The letter reads, in part:
We write to you today with humility to request a Papal audience. With loving eloquence you have explained that the role of the Church is to restore what is broken and unite what has been divided. In this spirit of wholeness and reconciliation, we hope you will agree to meet with us and our families to hear our stories.
We have devoted years, some of us even decades, to serving our communities as teachers, leaders and role models. We have made a conscious choice to work within the Catholic Church because we strongly believe that a Catholic education prepares our young people to be responsible citizens, men and women for others.
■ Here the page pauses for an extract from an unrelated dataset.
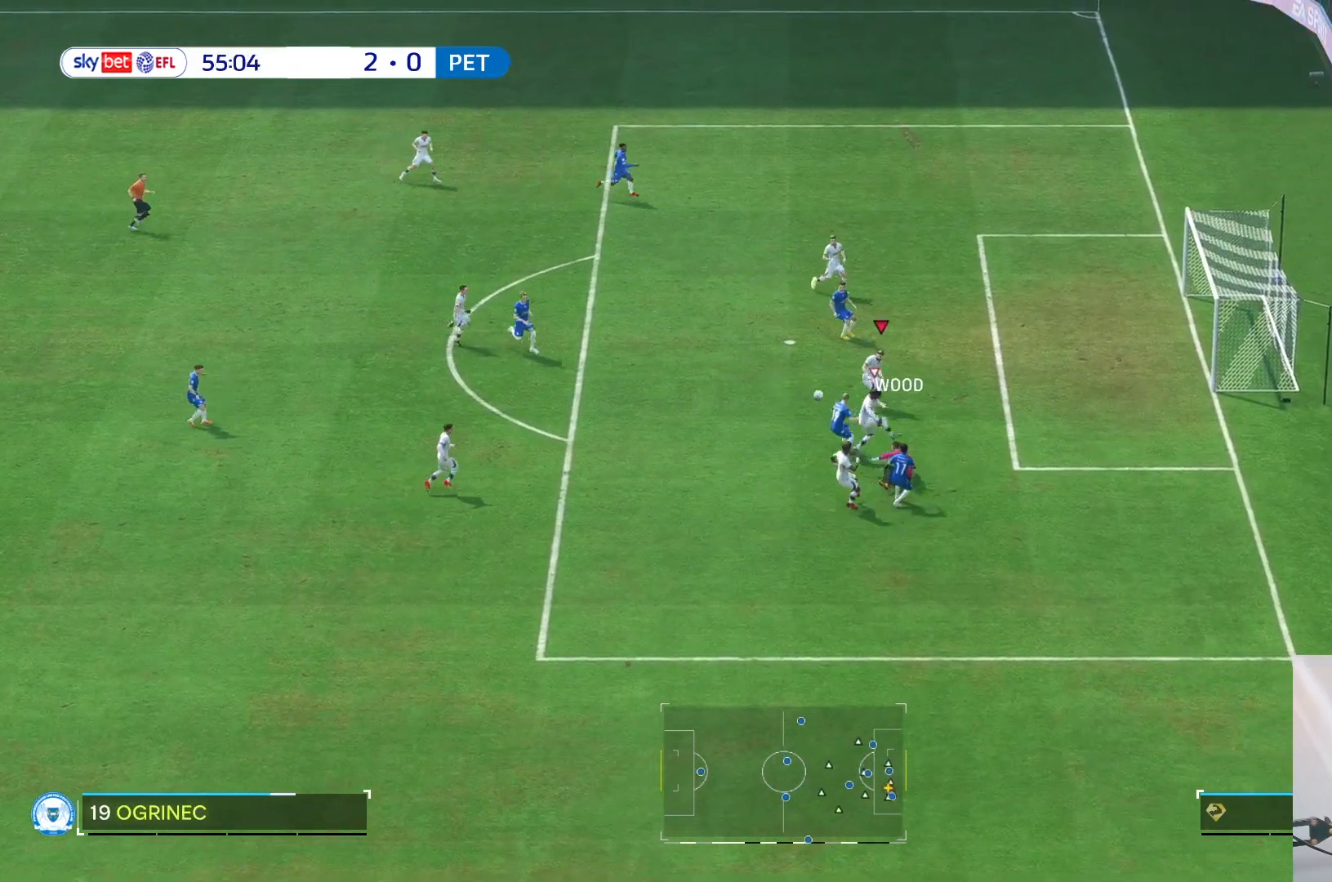
{"buttons": [], "left_stick": "up-left", "right_stick": "center", "events": [[250, "left_stick", "left"], [483, "left_stick", "up-left"]]}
For each and every one of us, our employment was far more than just a job - it was a reflection of our core Catholic values...
After each termination, school and Church officials have told us we violate Catholic Church teachings on homosexuality. Yet, such directives have not only caused great harm to our families, but also contradict your pastoral priority for the Church to reflect the beauty of God in ways that attract and entice rather than alienate.
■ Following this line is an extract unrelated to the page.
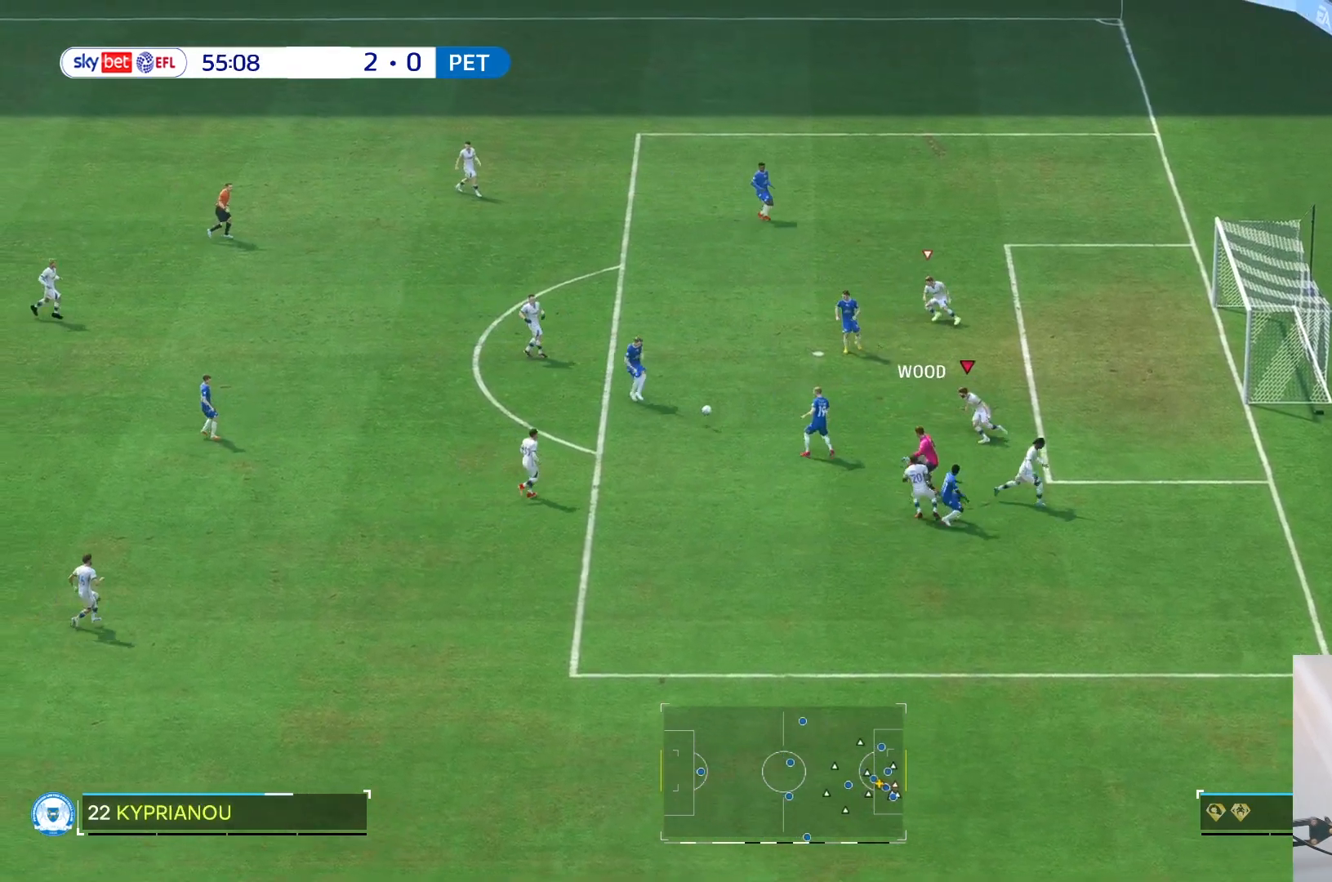
{"buttons": [], "left_stick": "up", "right_stick": "center", "events": [[17, "left_stick", "up"]]}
Too many LGBT Catholics and their loved ones feel abandoned by the Catholic Church, unwelcome and judged by Church regulations that simply do not align with the Catholic values that we strive to live our lives by. This must end. While Catholics are among the most welcoming and embracing of all people of faith, the hierarchy is doing an incredible amount of damage by emotionlessly wielding discriminatory policies against faithful Catholics.
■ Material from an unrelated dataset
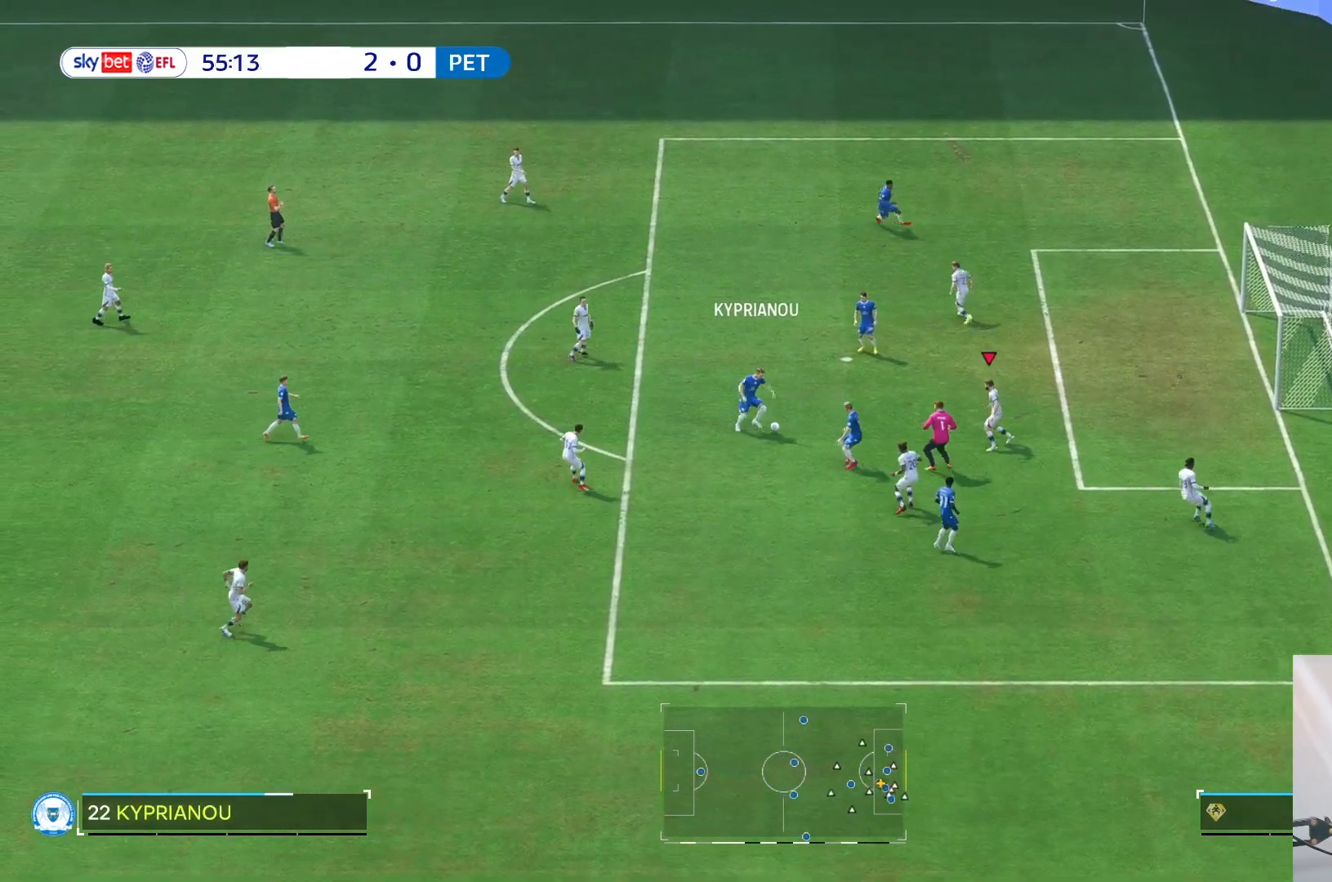
{"buttons": [], "left_stick": "up", "right_stick": "center", "events": [[217, "L2", "down"], [350, "L2", "up"]]}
Our families are hurting. We feel scorned by our church, which we have dedicated our lives to. From coaching sports teams, to leading canned food drives, to going to Church every single Sunday - we feel abandoned by the Catholic Church. We know God has not abandoned us. Our friends, loved ones, and many others in our community have not abandoned us. But we feel the hierarchy of our Church is denying us the pastoral care and love they are called to do.
Signers of the letter include Kristen Ostendorf, who was fired for coming out; Brian Panetta and Tippy McCullough, who were fired for getting engaged and getting married, respectively; and Molly Shumate, who refused to sign an anti-gay contract that would have forbidden her from publicly supporting her gay son.
It's worth noting that the current version of the Employment Non-Discrimination Act, which HRC supports, contains a broad religious exemption that would allow these kinds of firings to continue. Nevertheless, putting the voices of LGBT Catholics who've been harmed by that church's anti-LGBT teachings in front of the pope is an important step and one that I fully support.
I do think, though, that HRC should broaden its focus here just a bit to also include the perspectives of Catholics who speak out for LGBT equality while still working for the Church -- and who risk their jobs by doing so. I happen to know two such people myself. Pope Francis would do well to learn about their experiences, too.